Aparicio Ana M, Shen Li, Tapia Elsa Li Ning, Lu Jing-Fang, Chen Hsiang-Chun, Zhang Jiexin, Wu Guanglin, Wang Xuemei, Troncoso Patricia, Corn Paul, Thompson Timothy C, Broom Bradley, Baggerly Keith, Maity Sankar N, Logothetis Christopher J
Department of Genitourinary Medical Oncology, The University of Texas MD Anderson Cancer Center, Houston, Texas.
Department of Bioinformatics and Computational Biology, The University of Texas MD Anderson Cancer Center, Houston, Texas.
Clin Cancer Res. 2016 Mar 15;22(6):1520-30. doi: 10.1158/1078-0432.CCR-15-1259. Epub 2015 Nov 6.
Morphologically heterogeneous prostate cancers that behave clinically like small-cell prostate cancers (SCPC) share their chemotherapy responsiveness. We asked whether these clinically defined, morphologically diverse, "aggressive variant prostate cancer (AVPC)" also share molecular features with SCPC.
Fifty-nine prostate cancer samples from 40 clinical trial participants meeting AVPC criteria, and 8 patient-tumor derived xenografts (PDX) from 6 of them, were stained for markers aberrantly expressed in SCPC. DNA from 36 and 8 PDX was analyzed by Oncoscan for copy number gains (CNG) and losses (CNL). We used the AVPC PDX to expand observations and referenced publicly available datasets to arrive at a candidate molecular signature for the AVPC.
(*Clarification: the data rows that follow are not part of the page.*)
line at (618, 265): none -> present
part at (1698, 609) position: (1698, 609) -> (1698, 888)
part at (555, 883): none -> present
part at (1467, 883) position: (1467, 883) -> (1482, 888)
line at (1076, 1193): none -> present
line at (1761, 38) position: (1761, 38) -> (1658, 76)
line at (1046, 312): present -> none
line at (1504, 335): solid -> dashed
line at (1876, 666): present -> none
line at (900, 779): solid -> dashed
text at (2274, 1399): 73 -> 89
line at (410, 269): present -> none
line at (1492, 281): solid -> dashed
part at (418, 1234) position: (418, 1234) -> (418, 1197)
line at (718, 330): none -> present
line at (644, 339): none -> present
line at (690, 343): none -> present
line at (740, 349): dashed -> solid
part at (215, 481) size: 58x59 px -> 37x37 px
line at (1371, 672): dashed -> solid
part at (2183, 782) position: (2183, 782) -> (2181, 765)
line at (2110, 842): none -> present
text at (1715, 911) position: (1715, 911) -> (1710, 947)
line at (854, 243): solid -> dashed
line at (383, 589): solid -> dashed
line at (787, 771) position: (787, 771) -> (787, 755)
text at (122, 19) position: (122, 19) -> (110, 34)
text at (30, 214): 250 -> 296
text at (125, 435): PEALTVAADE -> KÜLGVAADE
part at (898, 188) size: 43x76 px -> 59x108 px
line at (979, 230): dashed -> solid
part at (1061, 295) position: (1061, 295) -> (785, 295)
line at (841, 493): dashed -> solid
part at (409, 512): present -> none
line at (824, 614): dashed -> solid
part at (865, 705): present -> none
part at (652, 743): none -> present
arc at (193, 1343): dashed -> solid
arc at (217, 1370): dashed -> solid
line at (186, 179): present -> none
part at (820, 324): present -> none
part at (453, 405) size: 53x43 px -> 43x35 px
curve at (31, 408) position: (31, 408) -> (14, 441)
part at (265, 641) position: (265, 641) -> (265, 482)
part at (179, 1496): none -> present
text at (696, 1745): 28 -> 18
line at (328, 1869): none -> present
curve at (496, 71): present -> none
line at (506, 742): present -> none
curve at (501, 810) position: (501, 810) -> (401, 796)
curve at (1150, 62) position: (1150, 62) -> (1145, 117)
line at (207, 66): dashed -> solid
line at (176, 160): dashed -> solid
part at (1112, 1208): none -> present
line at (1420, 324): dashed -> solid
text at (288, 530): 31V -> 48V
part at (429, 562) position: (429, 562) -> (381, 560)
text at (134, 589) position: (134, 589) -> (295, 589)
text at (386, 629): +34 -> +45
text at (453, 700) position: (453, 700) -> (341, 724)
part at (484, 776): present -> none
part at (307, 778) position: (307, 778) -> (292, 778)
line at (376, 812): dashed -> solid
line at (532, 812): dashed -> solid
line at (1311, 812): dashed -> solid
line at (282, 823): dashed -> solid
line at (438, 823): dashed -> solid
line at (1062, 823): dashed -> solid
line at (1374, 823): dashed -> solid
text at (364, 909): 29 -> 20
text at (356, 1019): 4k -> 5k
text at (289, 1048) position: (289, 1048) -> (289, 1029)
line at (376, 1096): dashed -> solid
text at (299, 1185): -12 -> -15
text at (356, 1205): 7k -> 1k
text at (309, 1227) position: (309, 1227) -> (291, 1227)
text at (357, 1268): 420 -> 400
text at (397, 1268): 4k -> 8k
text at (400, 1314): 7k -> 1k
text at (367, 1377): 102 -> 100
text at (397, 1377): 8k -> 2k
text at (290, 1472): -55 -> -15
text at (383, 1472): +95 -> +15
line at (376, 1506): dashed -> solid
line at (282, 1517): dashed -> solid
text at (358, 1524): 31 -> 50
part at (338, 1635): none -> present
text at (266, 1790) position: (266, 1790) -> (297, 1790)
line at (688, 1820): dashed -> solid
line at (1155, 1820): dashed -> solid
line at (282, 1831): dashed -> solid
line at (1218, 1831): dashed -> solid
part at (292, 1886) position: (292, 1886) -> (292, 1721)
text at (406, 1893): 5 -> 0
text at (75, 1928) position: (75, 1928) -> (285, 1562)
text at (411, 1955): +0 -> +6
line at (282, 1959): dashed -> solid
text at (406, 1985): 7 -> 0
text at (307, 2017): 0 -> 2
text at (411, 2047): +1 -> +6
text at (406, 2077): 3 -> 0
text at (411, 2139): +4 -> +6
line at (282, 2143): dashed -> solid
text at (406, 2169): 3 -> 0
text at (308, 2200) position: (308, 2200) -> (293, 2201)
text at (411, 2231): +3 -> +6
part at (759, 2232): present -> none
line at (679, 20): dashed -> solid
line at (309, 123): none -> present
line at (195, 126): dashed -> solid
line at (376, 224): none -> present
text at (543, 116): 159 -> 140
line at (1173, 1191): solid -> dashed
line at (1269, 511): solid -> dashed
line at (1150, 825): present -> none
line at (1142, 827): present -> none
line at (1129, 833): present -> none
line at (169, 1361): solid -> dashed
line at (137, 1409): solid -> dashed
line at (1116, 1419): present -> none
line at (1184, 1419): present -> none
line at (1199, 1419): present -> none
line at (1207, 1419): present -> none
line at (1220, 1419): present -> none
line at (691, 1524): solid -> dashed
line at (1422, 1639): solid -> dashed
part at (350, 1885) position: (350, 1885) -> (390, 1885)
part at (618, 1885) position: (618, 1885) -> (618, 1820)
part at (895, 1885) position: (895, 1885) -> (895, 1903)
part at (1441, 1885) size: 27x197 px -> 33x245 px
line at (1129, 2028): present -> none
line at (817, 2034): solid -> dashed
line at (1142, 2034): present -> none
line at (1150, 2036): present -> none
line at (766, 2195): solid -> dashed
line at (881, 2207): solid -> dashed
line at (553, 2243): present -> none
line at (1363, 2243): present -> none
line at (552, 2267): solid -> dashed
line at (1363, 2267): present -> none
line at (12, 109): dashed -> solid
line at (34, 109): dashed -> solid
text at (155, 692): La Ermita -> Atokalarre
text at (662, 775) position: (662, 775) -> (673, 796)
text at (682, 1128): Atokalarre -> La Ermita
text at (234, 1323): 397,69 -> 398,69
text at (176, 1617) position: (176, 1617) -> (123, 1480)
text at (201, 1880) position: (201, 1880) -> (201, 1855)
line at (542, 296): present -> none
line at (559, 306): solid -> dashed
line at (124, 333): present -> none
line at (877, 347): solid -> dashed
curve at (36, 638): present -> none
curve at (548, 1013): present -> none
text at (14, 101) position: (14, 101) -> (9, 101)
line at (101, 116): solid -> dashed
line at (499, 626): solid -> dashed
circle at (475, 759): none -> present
Irrespective of morphology, Ki67 and Tp53 stained ≥10% cells in 80% and 41% of samples, respectively. RB1 stained <10% cells in 61% of samples and AR in 36%. MYC (surrogate for 8q) CNG and RB1 CNL showed in 54% of 44 samples each and PTEN CNL in 48%. All but 1 of 8 PDX bore Tp53 missense mutations. RB1 CNL was the strongest discriminator between unselected castration-resistant prostate cancer (CRPC) and the AVPC. Combined alterations in RB1, Tp53, and/or PTEN were more frequent in the AVPC than in unselected CRPC and in The Cancer Genome Atlas samples.
Clinically defined AVPC share molecular features with SCPC and are characterized by combined alterations in RB1, Tp53, and/or PTEN.
形态学上异质性的前列腺癌在临床行为上类似于小细胞前列腺癌(SCPC),它们具有相同的化疗反应性。我们探讨了这些临床定义的、形态学上多样的“侵袭性变异型前列腺癌(AVPC)”是否也与SCPC具有共同的分子特征。
对40名符合AVPC标准的临床试验参与者的59份前列腺癌样本,以及其中6人的8个患者肿瘤来源异种移植瘤(PDX),进行SCPC中异常表达标志物的染色。对36个和8个PDX的DNA进行Oncoscan分析,以检测拷贝数增加(CNG)和缺失(CNL)。我们利用AVPC的PDX来扩展观察结果,并参考公开可用的数据集得出AVPC的候选分子特征。
无论形态如何,Ki67和Tp53分别在80%和41%的样本中染色≥10%的细胞。RB1在61%的样本中染色<10%的细胞,AR在36%的样本中染色<10%的细胞。44个样本中有54%显示MYC(8q的替代物)CNG和RB1 CNL,48%显示PTEN CNL。8个PDX中除1个外均存在Tp53错义突变。RB1 CNL是未选择的去势抵抗性前列腺癌(CRPC)和AVPC之间最强的鉴别指标。RB1、Tp53和/或PTEN的联合改变在AVPC中比在未选择的CRPC和癌症基因组图谱样本中更常见。
临床定义的AVPC与SCPC具有共同的分子特征,其特征是RB1、Tp53和/或PTEN的联合改变。